» What the task asks: Ignoring the pictures, copy the data exactly.

» Data block:
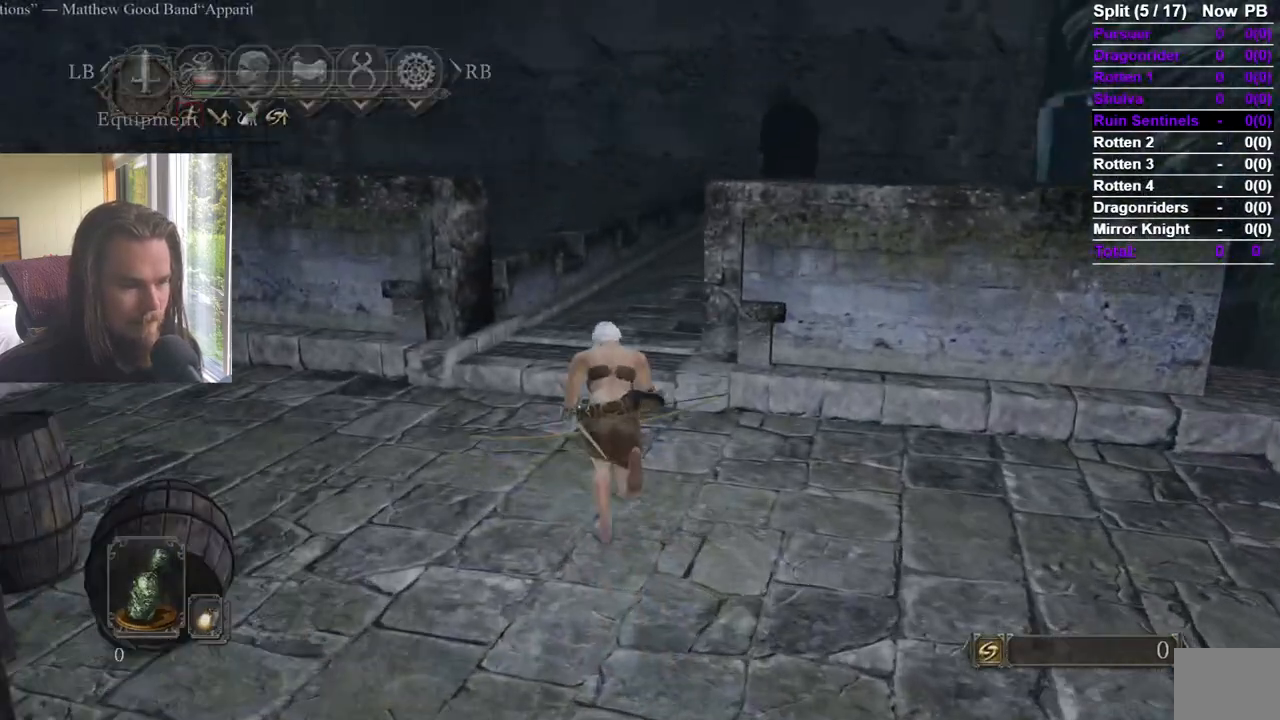
Gameplay with a controller (Xbox layout); each line is a JSON object with the inputs held at the frame after it. "events" lists button and stick changes between this image and that frame as [ms after this image, input, new state], when the widget could be followed in between. Not read: A L2.
{"buttons": [], "left_stick": "up", "right_stick": "center"}
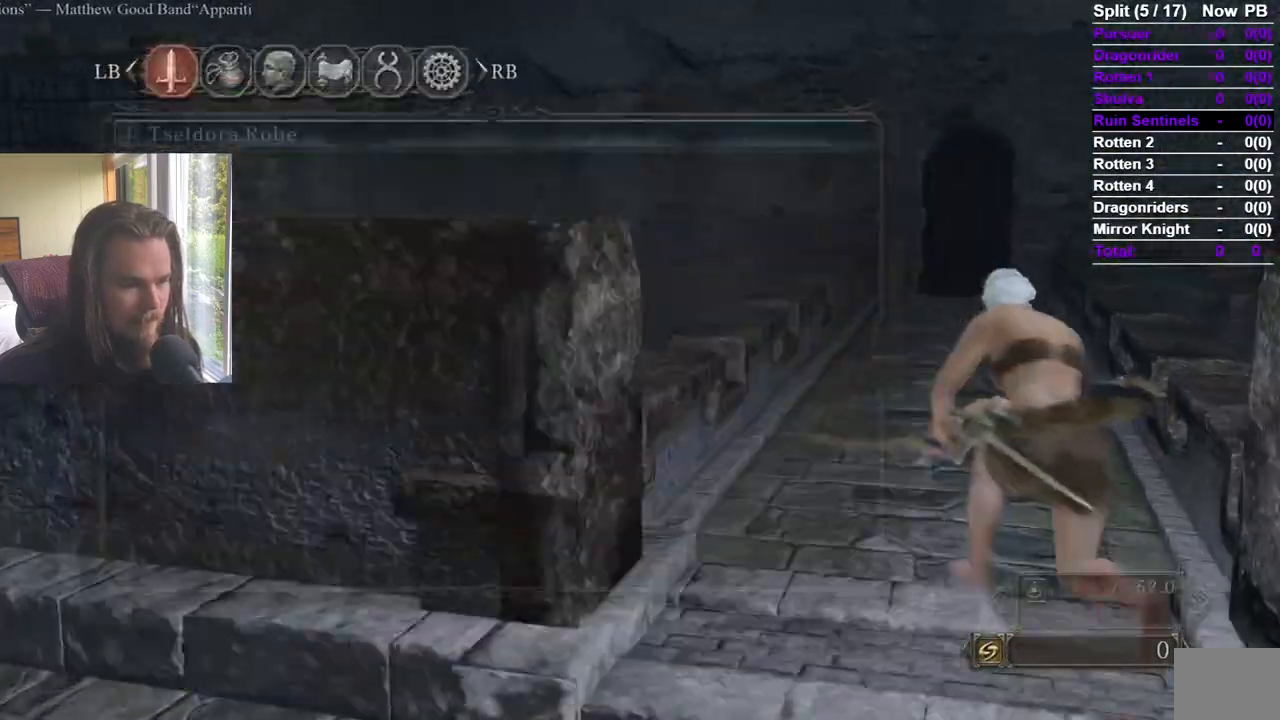
{"buttons": [], "left_stick": "up", "right_stick": "center", "events": [[17, "DPAD_RIGHT", "down"], [117, "DPAD_RIGHT", "up"], [317, "DPAD_RIGHT", "down"], [434, "DPAD_RIGHT", "up"]]}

» Response:
Gameplay with a controller (Xbox layout); each line is a JSON object with the inputs held at the frame after it. "events" lists button and stick changes between this image and that frame as [ms after this image, input, new state], when the widget could be followed in between. Not read: A L2.
{"buttons": [], "left_stick": "up", "right_stick": "center"}
{"buttons": [], "left_stick": "up", "right_stick": "center", "events": [[17, "DPAD_RIGHT", "down"], [117, "DPAD_RIGHT", "up"], [317, "DPAD_RIGHT", "down"], [434, "DPAD_RIGHT", "up"]]}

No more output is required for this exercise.